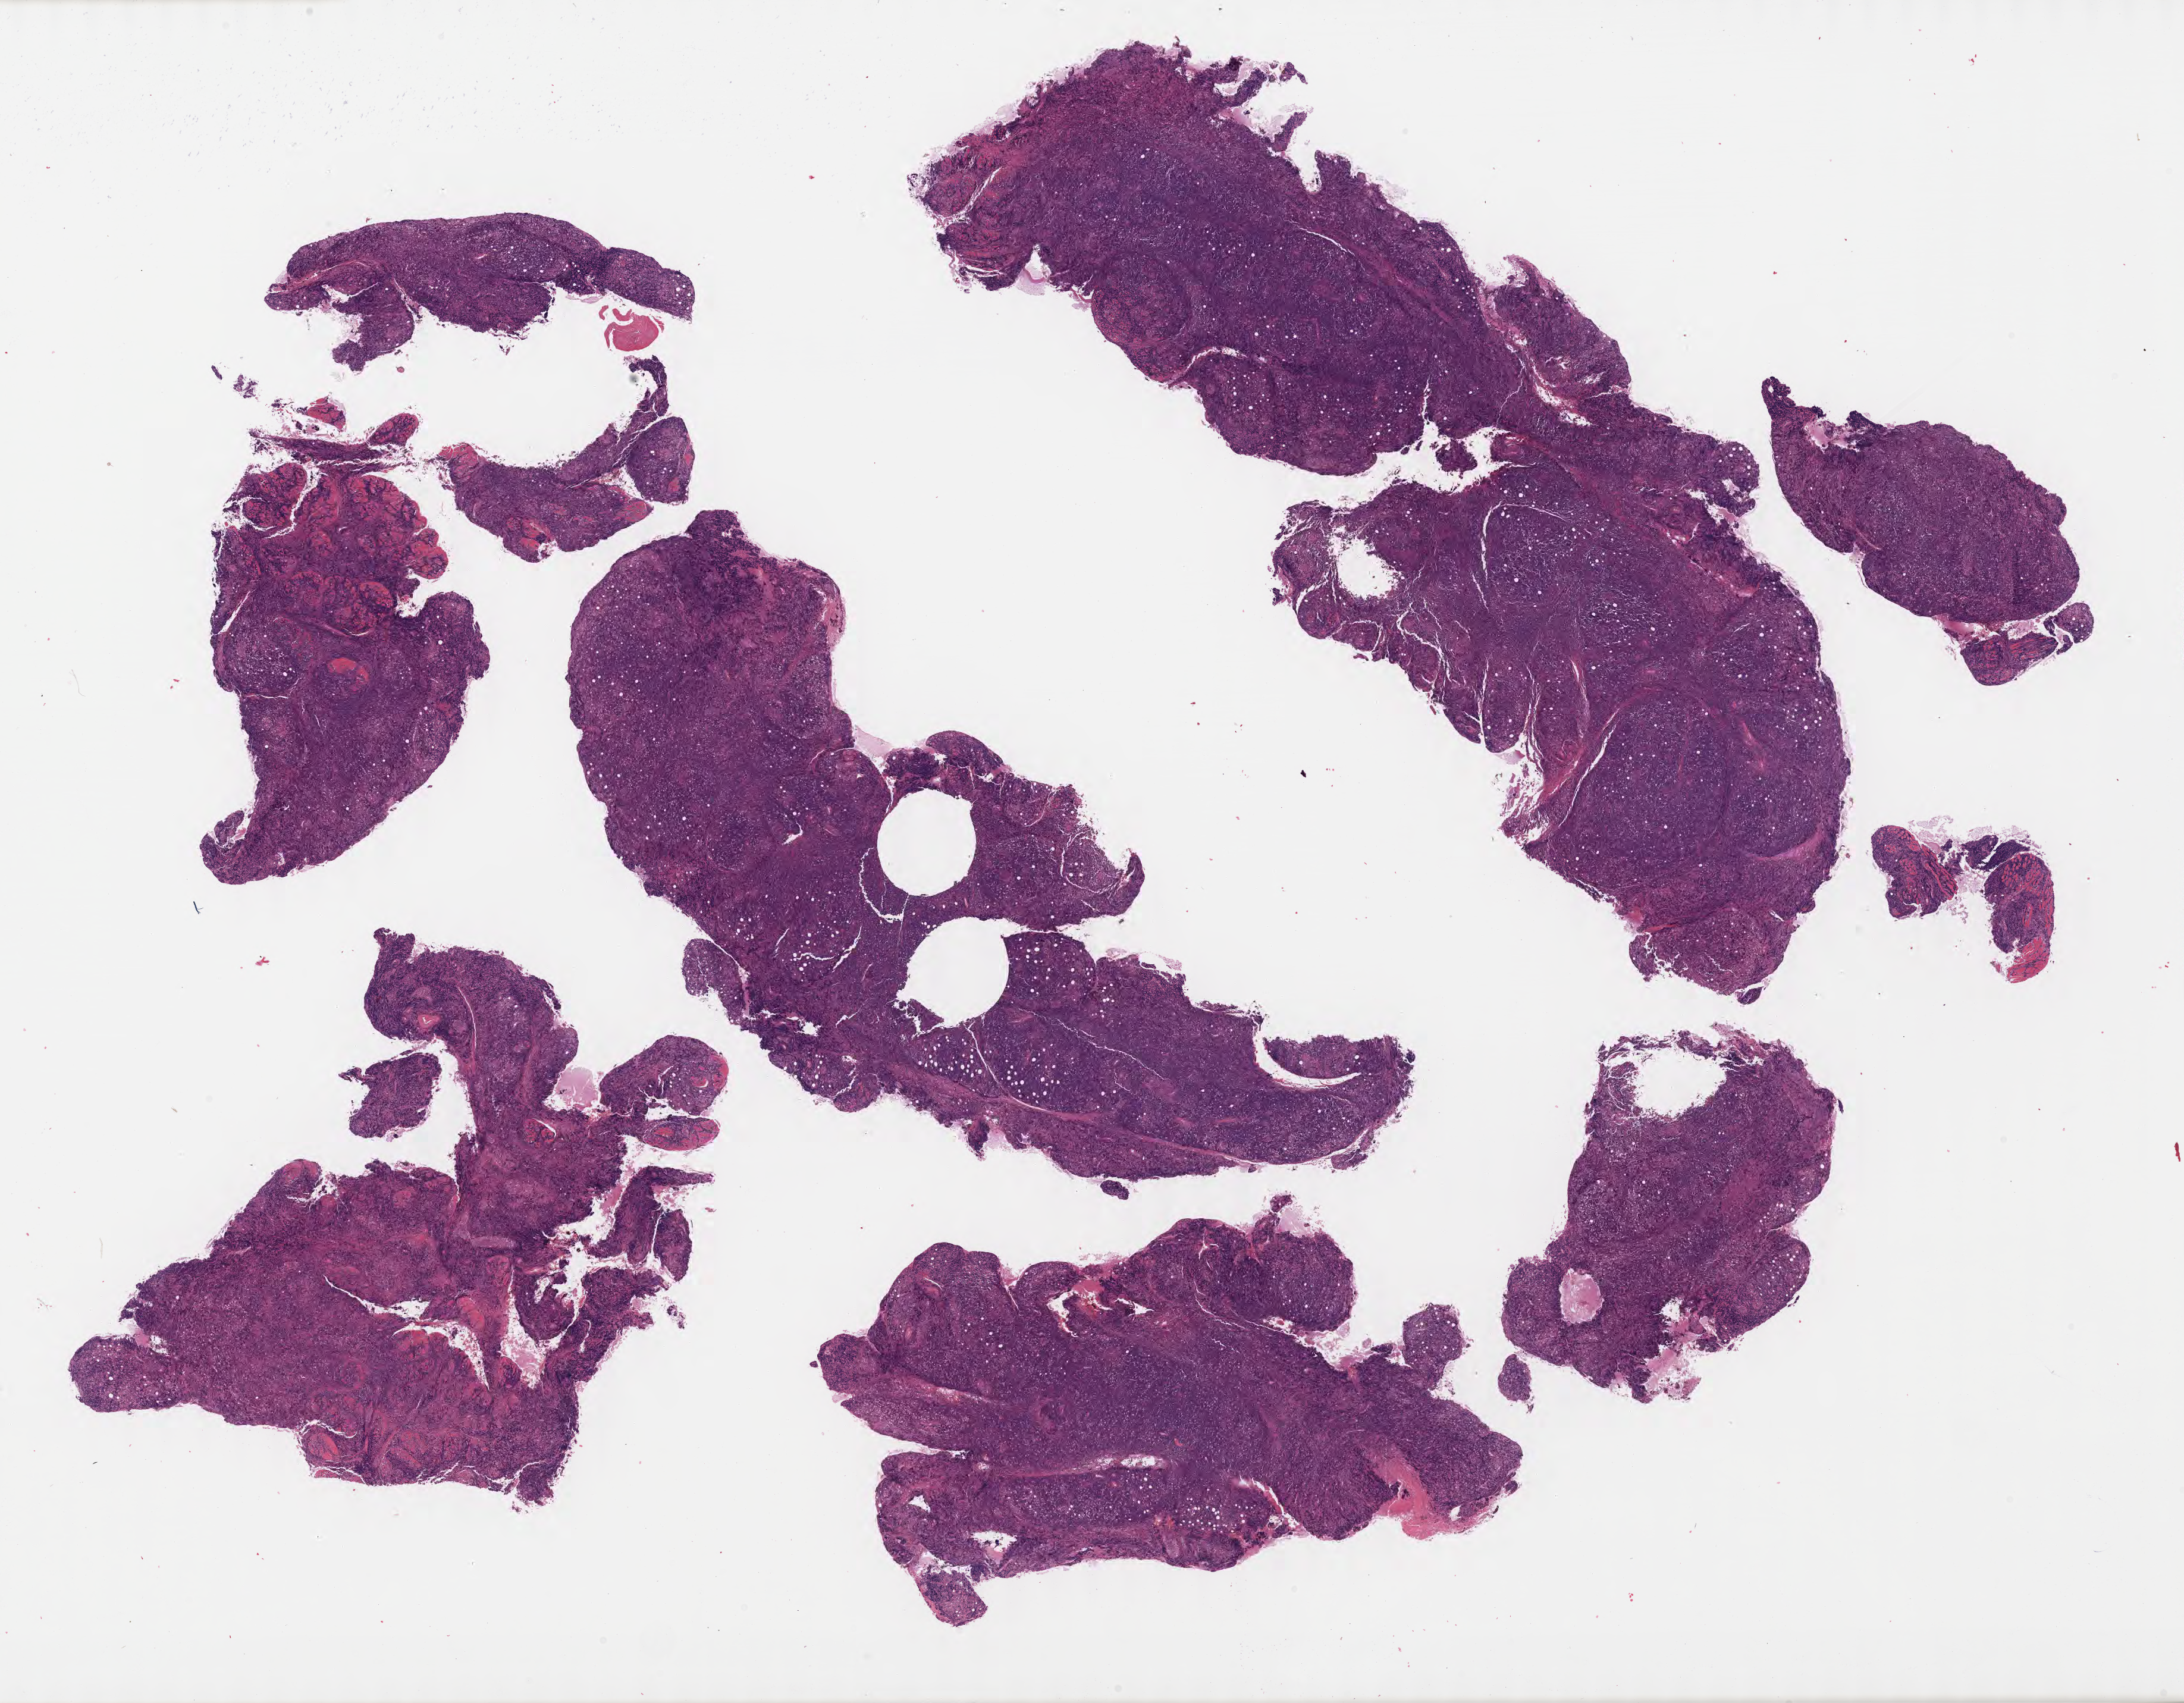
Digitized hematoxylin and eosin (H&E)-stained section, low-resolution overview of the scanned area, about 29.7 x 23.1 mm. Specimen: tumor tissue. Anatomic site: cranium. Patient: male, age at initial diagnosis 5 years.
Histologic diagnosis: Burkitt lymphoma, NOS.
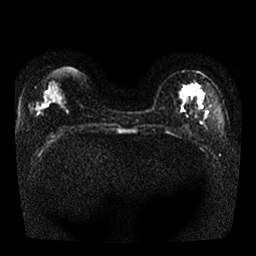
Breast MRI, one axial slice. Slice 14 of 25 in the series (ordered by position). Diffusion-weighted series; image 2 of 4 stored at this slice position (different b-values; order by instance number). 1.5 T. 4 mm slice thickness. 256 × 256 image matrix, field of view 330 × 330 mm. Female patient.
Structures marked on this image (manually delineated by an expert):
- tumour on diffusion-weighted imaging: bounding box <195,86,202,90> (left, top, right, bottom; pixels)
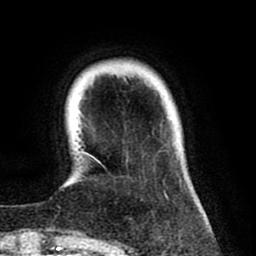
Breast MRI (dynamic contrast-enhanced), one axial slice. Position 15 of 80 along the scan axis. Cropped to one breast. Dynamic contrast-enhanced series, time point 2 of 8 at this slice position (early post-contrast). 1.5 T. TE 2.6 ms, TR 6.1 ms. 256 × 256 image matrix. Female patient.
Annotated regions visible in this slice (semi-automatic segmentation, software-assisted and operator-edited):
- enhancing-tissue mask used for the functional tumour volume (all voxels passing the contrast-enhancement thresholds inside the analysis volume; usually the tumour): box from (x=79, y=125) to (x=181, y=199) px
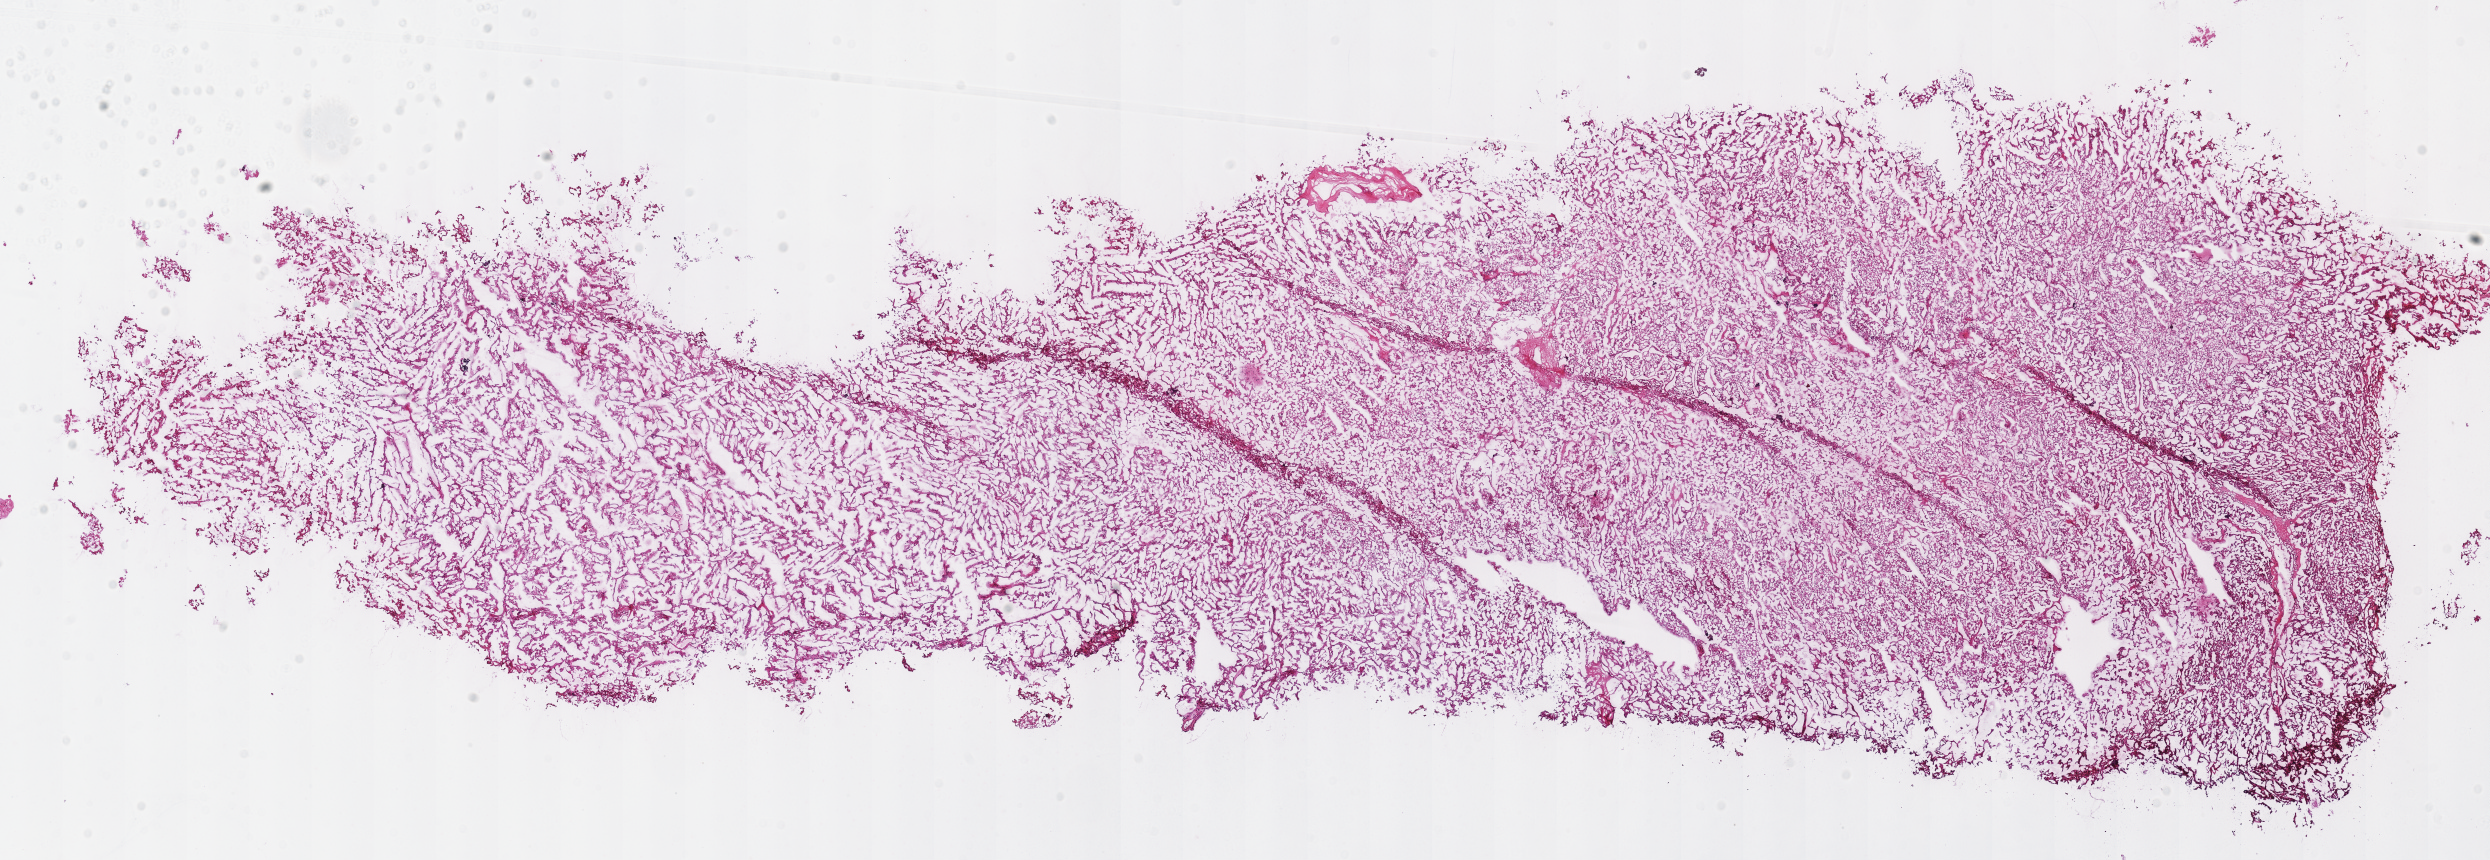
Digitized H&E tissue section (whole slide) — a low-resolution overview of the entire scanned area, about 19.6 x 6.8 mm; frozen section from the top of the tissue portion; primary tumour sample from the kidney. Male, age 42 years at initial diagnosis. Pathologist review of this section (percent, as recorded): tumour cells 90%, tumour nuclei 90%, normal cells 0%, stromal cells 10%, necrosis 0%.
Laterality: left. Histologic diagnosis: Renal cell carcinoma, chromophobe type. Lymph nodes positive (case pathology): 0 of 10 examined. AJCC pathologic stage: II.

* _WHAT IS REQUIRED_
From the opening line of the entries above to the line containing "- enhancing-tissue mask", please transcribe each line exactly, skipping every picture.

* _OUTPUT OF THE TASK_
Digitized hematoxylin and eosin (H&E)-stained section, low-resolution overview of the scanned area, about 29.7 x 23.1 mm. Specimen: tumor tissue. Anatomic site: cranium. Patient: male, age at initial diagnosis 5 years.
Histologic diagnosis: Burkitt lymphoma, NOS.
Breast MRI, one axial slice. Slice 14 of 25 in the series (ordered by position). Diffusion-weighted series; image 2 of 4 stored at this slice position (different b-values; order by instance number). 1.5 T. 4 mm slice thickness. 256 × 256 image matrix, field of view 330 × 330 mm. Female patient.
Structures marked on this image (manually delineated by an expert):
- tumour on diffusion-weighted imaging: bounding box <195,86,202,90> (left, top, right, bottom; pixels)
Breast MRI (dynamic contrast-enhanced), one axial slice. Position 15 of 80 along the scan axis. Cropped to one breast. Dynamic contrast-enhanced series, time point 2 of 8 at this slice position (early post-contrast). 1.5 T. TE 2.6 ms, TR 6.1 ms. 256 × 256 image matrix. Female patient.
Annotated regions visible in this slice (semi-automatic segmentation, software-assisted and operator-edited):
- enhancing-tissue mask used for the functional tumour volume (all voxels passing the contrast-enhancement thresholds inside the analysis volume; usually the tumour): box from (x=79, y=125) to (x=181, y=199) px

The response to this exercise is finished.